#### YOUR ASSIGNMENT:
An exact repetition of every entry, with no images, is the required answer.

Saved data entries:

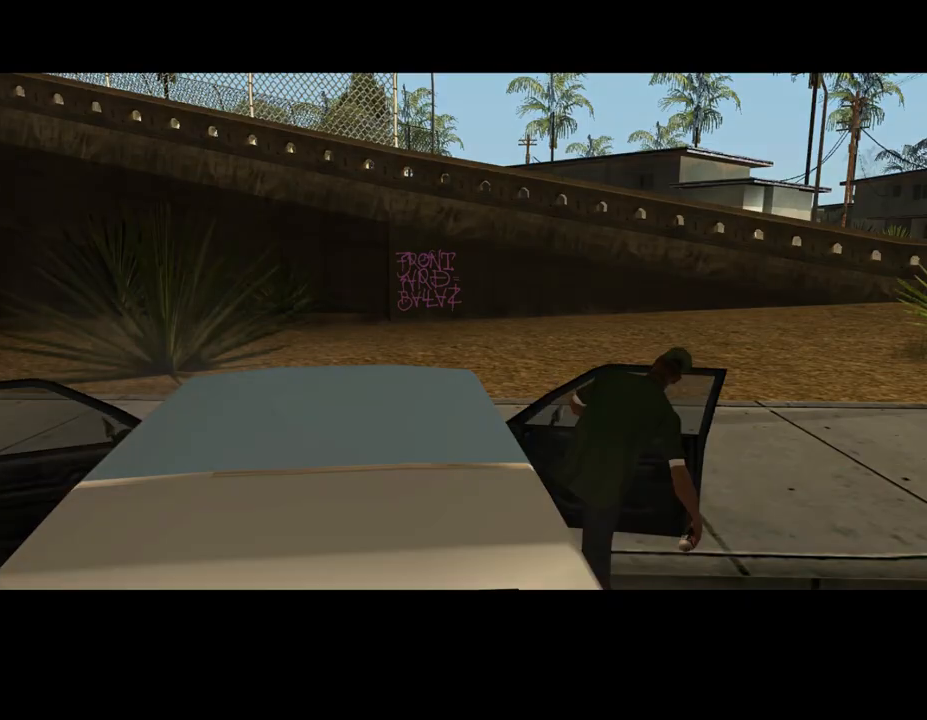
{"keys": ["shift"], "mouse": [], "events": [[33, "shift", "down"], [100, "shift", "up"], [167, "shift", "down"], [233, "shift", "up"], [333, "shift", "down"], [400, "shift", "up"], [467, "shift", "down"]]}
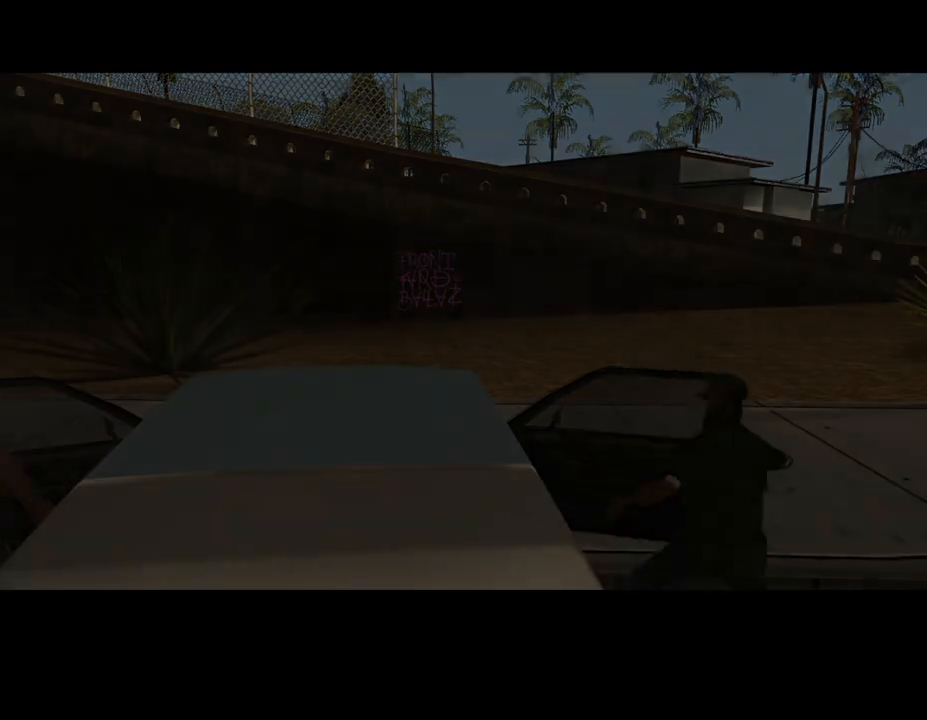
{"keys": ["shift"], "mouse": [], "events": [[67, "shift", "up"], [133, "shift", "down"], [233, "shift", "up"], [300, "shift", "down"], [400, "shift", "up"], [500, "shift", "down"]]}
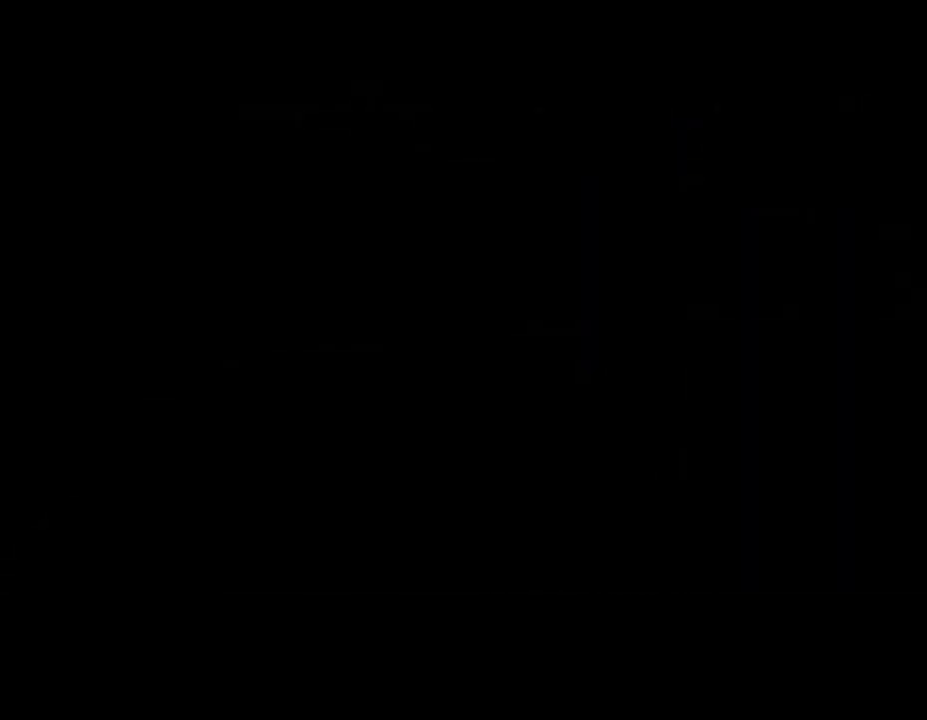
{"keys": [], "mouse": [], "events": [[67, "shift", "up"], [133, "shift", "down"], [200, "shift", "up"], [300, "shift", "down"], [333, "shift", "up"], [467, "shift", "down"], [500, "shift", "up"]]}
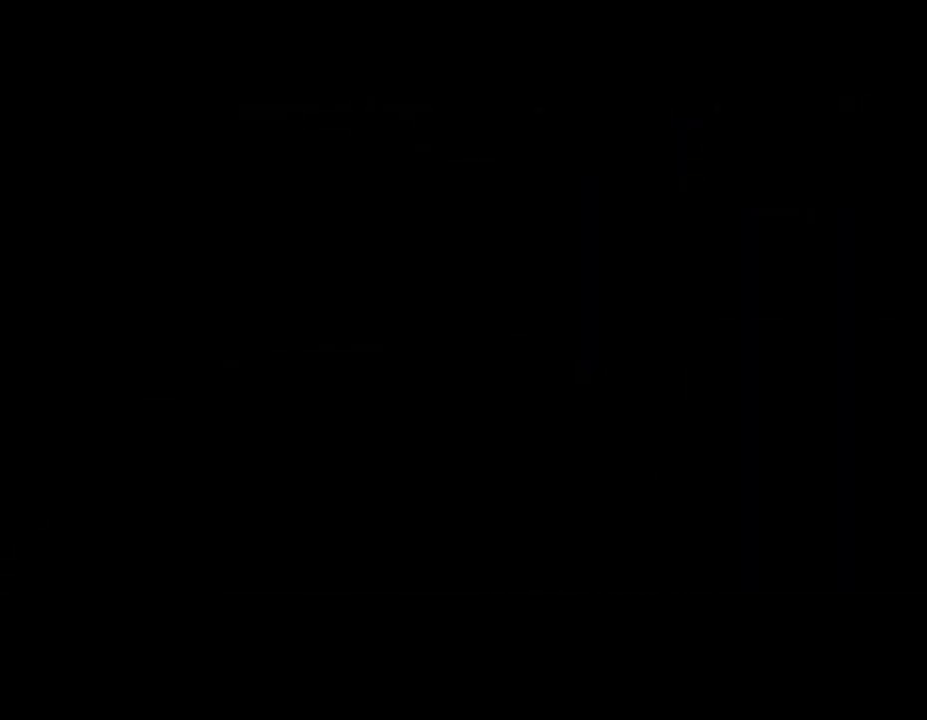
{"keys": ["shift", "w"], "mouse": [], "events": [[267, "shift", "down"], [300, "w", "down"], [400, "shift", "up"], [467, "shift", "down"]]}
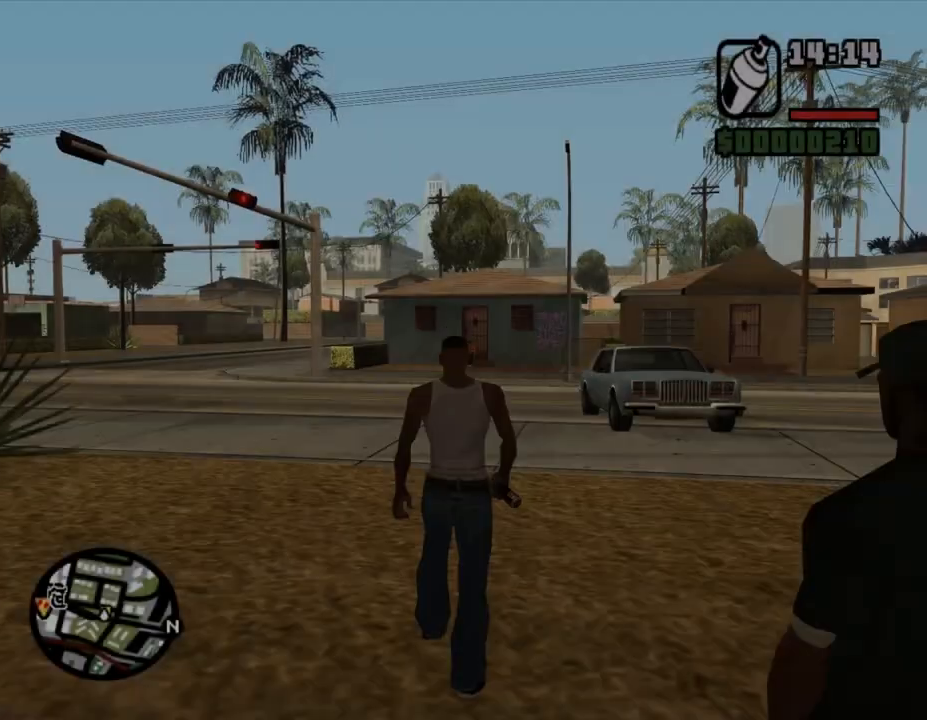
{"keys": ["shift", "w"], "mouse": [], "events": [[67, "shift", "up"], [133, "shift", "down"], [200, "shift", "up"], [300, "shift", "down"], [367, "shift", "up"], [500, "shift", "down"]]}
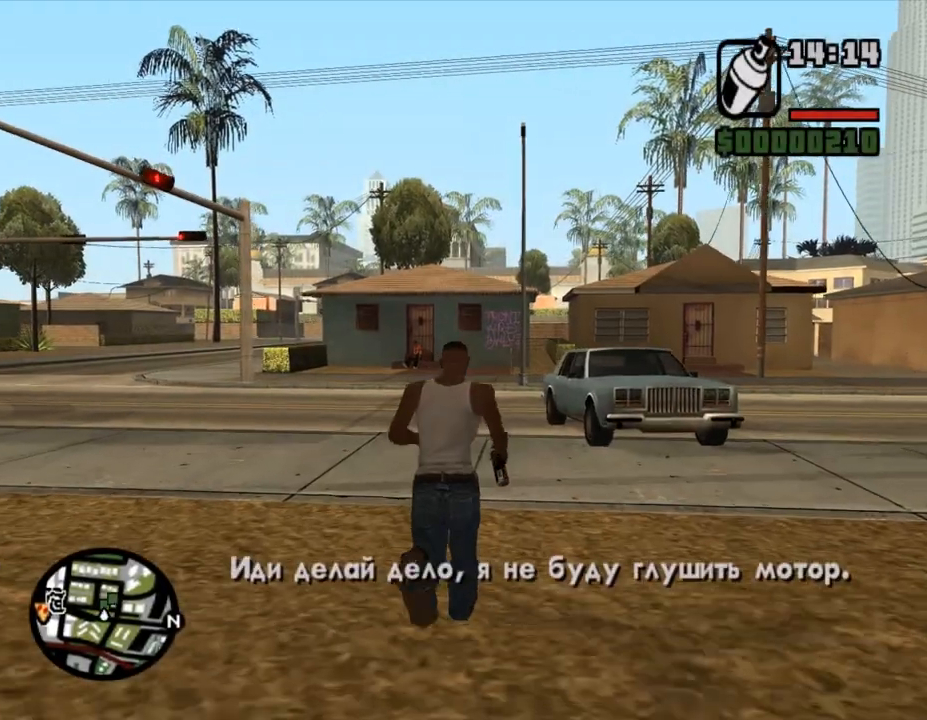
{"keys": ["w"], "mouse": [], "events": [[33, "shift", "up"], [100, "shift", "down"], [200, "shift", "up"], [267, "shift", "down"], [333, "shift", "up"], [433, "shift", "down"], [500, "shift", "up"]]}
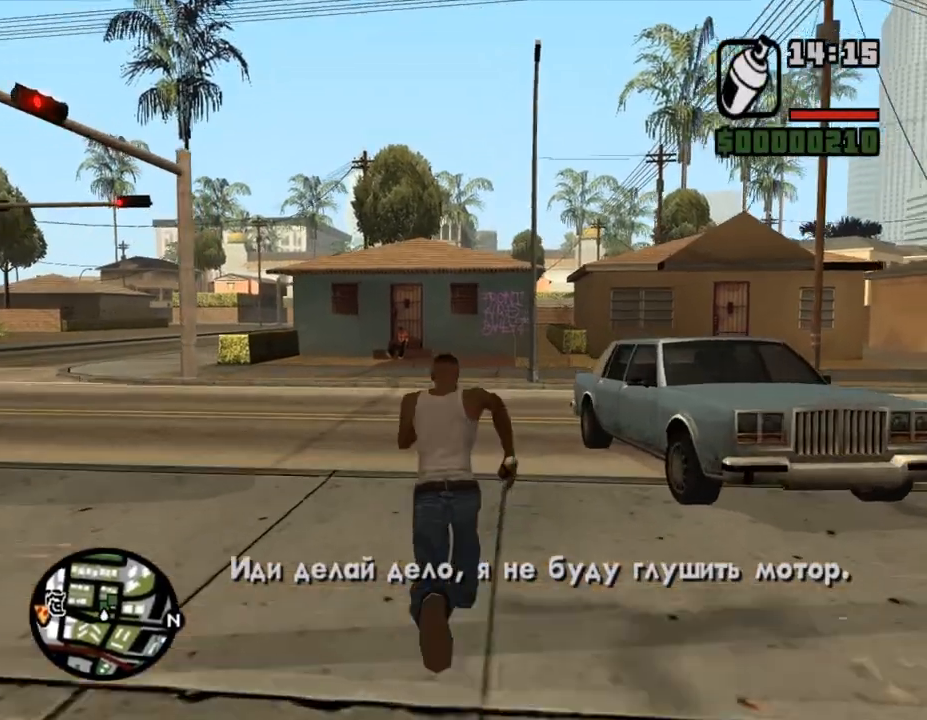
{"keys": ["w"], "mouse": [], "events": [[100, "shift", "down"], [167, "shift", "up"], [267, "shift", "down"], [367, "shift", "up"], [433, "shift", "down"], [500, "shift", "up"]]}
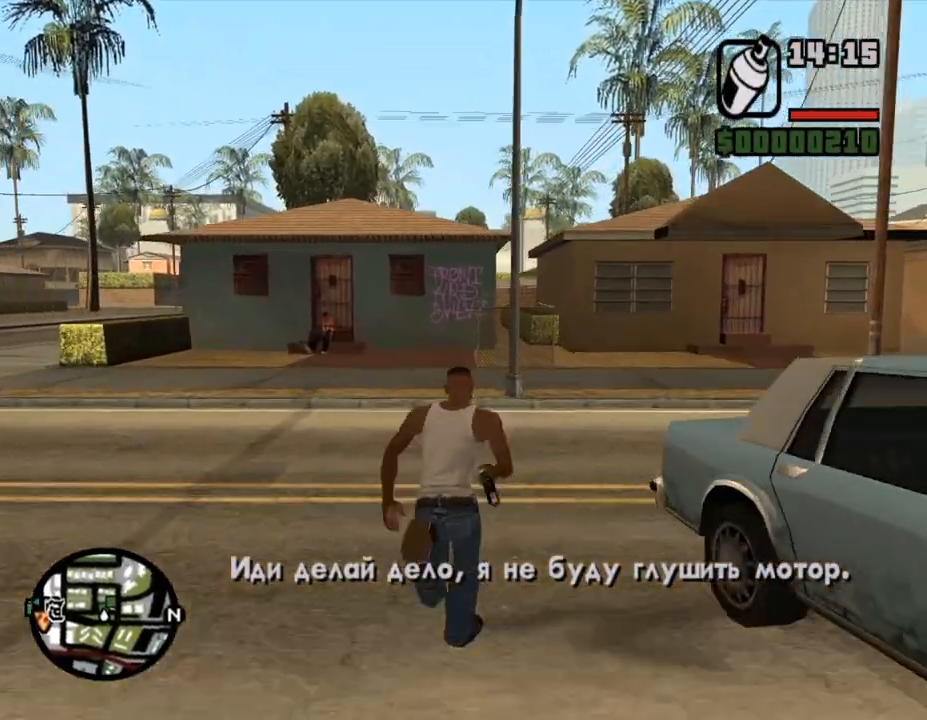
{"keys": ["w"], "mouse": [], "events": [[33, "shift", "down"], [167, "shift", "up"], [267, "shift", "down"], [300, "shift", "up"], [400, "shift", "down"], [467, "shift", "up"]]}
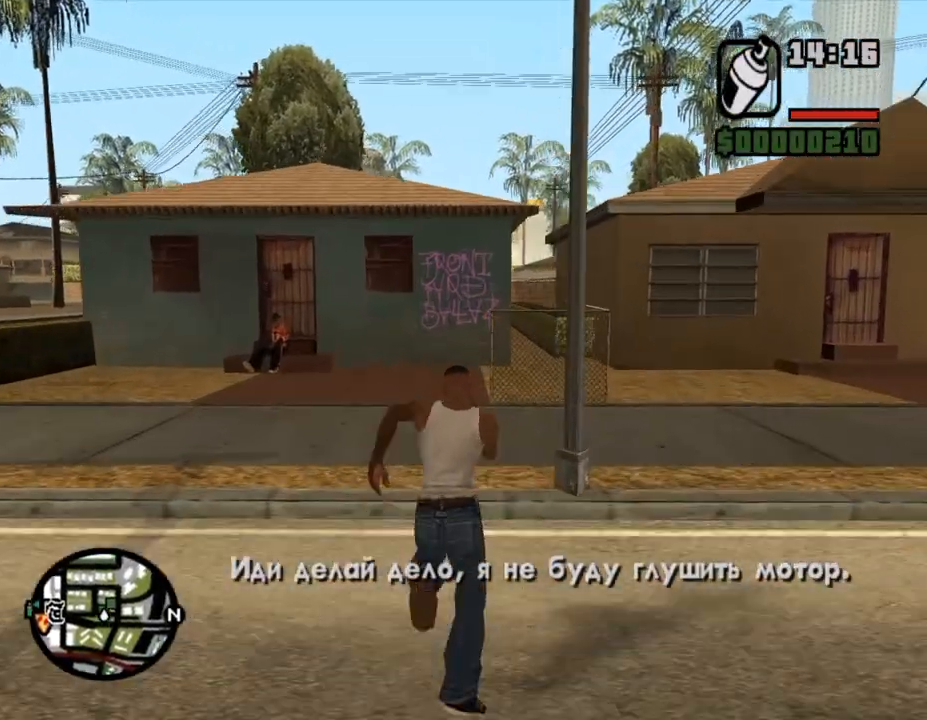
{"keys": ["w"], "mouse": [], "events": [[67, "shift", "down"], [133, "shift", "up"], [233, "shift", "down"], [333, "shift", "up"], [400, "shift", "down"], [500, "shift", "up"]]}
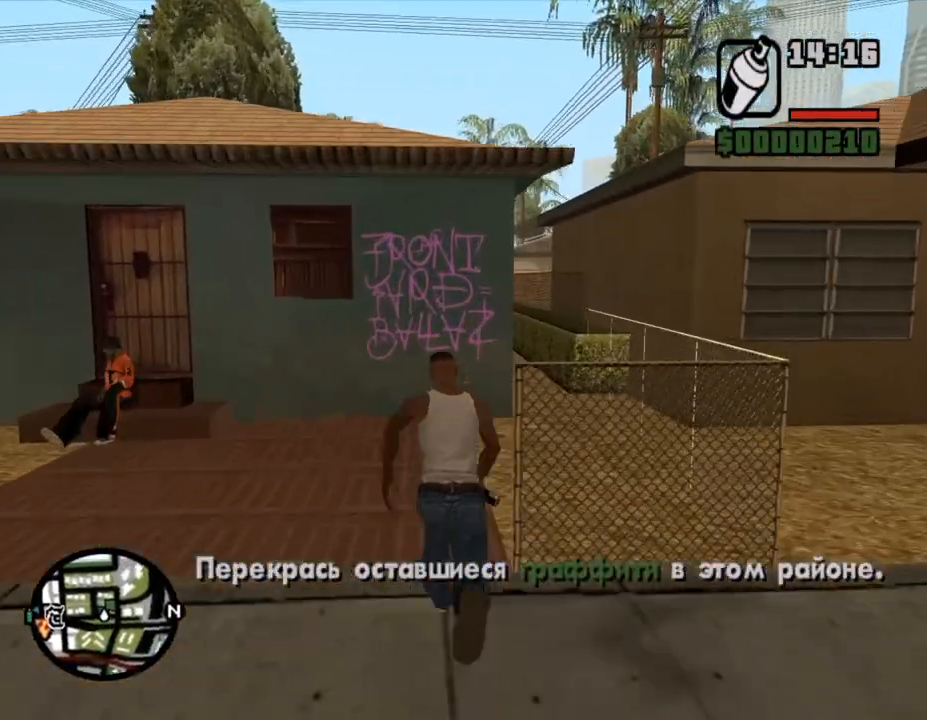
{"keys": ["d"], "mouse": ["left"], "events": [[67, "shift", "down"], [200, "shift", "up"], [200, "w", "up"], [333, "d", "down"], [333, "mouse_left", "down"]]}
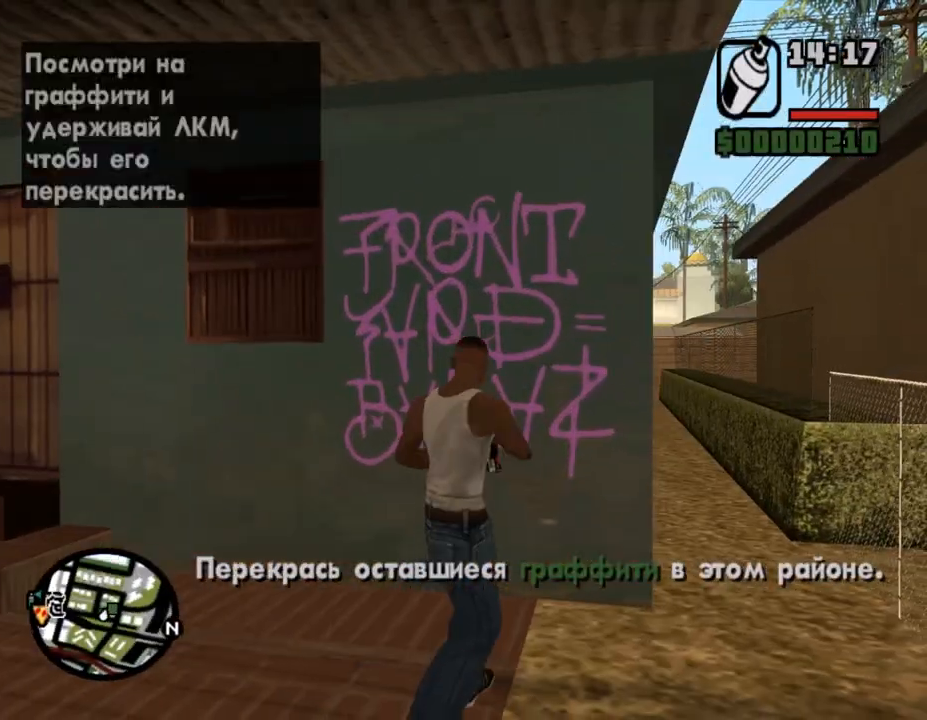
{"keys": ["d", "s"], "mouse": ["left"], "events": [[367, "s", "down"]]}
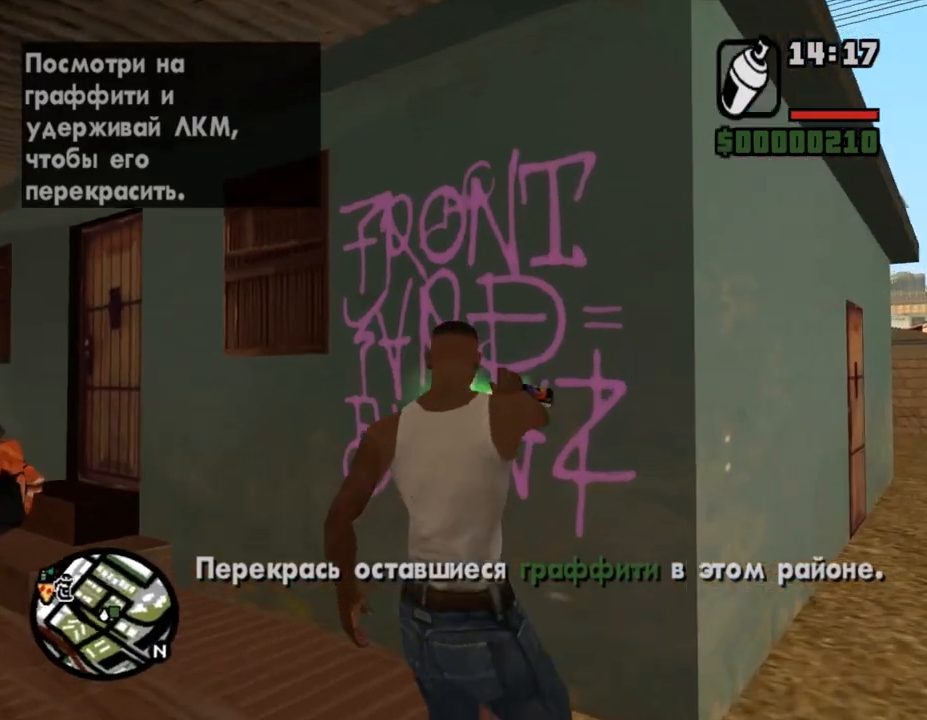
{"keys": ["d", "s"], "mouse": ["left"], "events": [[167, "s", "up"], [500, "s", "down"]]}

#### WRITTEN SOLUTION:
{"keys": ["shift"], "mouse": [], "events": [[33, "shift", "down"], [100, "shift", "up"], [167, "shift", "down"], [233, "shift", "up"], [333, "shift", "down"], [400, "shift", "up"], [467, "shift", "down"]]}
{"keys": ["shift"], "mouse": [], "events": [[67, "shift", "up"], [133, "shift", "down"], [233, "shift", "up"], [300, "shift", "down"], [400, "shift", "up"], [500, "shift", "down"]]}
{"keys": [], "mouse": [], "events": [[67, "shift", "up"], [133, "shift", "down"], [200, "shift", "up"], [300, "shift", "down"], [333, "shift", "up"], [467, "shift", "down"], [500, "shift", "up"]]}
{"keys": ["shift", "w"], "mouse": [], "events": [[267, "shift", "down"], [300, "w", "down"], [400, "shift", "up"], [467, "shift", "down"]]}
{"keys": ["shift", "w"], "mouse": [], "events": [[67, "shift", "up"], [133, "shift", "down"], [200, "shift", "up"], [300, "shift", "down"], [367, "shift", "up"], [500, "shift", "down"]]}
{"keys": ["w"], "mouse": [], "events": [[33, "shift", "up"], [100, "shift", "down"], [200, "shift", "up"], [267, "shift", "down"], [333, "shift", "up"], [433, "shift", "down"], [500, "shift", "up"]]}
{"keys": ["w"], "mouse": [], "events": [[100, "shift", "down"], [167, "shift", "up"], [267, "shift", "down"], [367, "shift", "up"], [433, "shift", "down"], [500, "shift", "up"]]}
{"keys": ["w"], "mouse": [], "events": [[33, "shift", "down"], [167, "shift", "up"], [267, "shift", "down"], [300, "shift", "up"], [400, "shift", "down"], [467, "shift", "up"]]}
{"keys": ["w"], "mouse": [], "events": [[67, "shift", "down"], [133, "shift", "up"], [233, "shift", "down"], [333, "shift", "up"], [400, "shift", "down"], [500, "shift", "up"]]}
{"keys": ["d"], "mouse": ["left"], "events": [[67, "shift", "down"], [200, "shift", "up"], [200, "w", "up"], [333, "d", "down"], [333, "mouse_left", "down"]]}
{"keys": ["d", "s"], "mouse": ["left"], "events": [[367, "s", "down"]]}
{"keys": ["d", "s"], "mouse": ["left"], "events": [[167, "s", "up"], [500, "s", "down"]]}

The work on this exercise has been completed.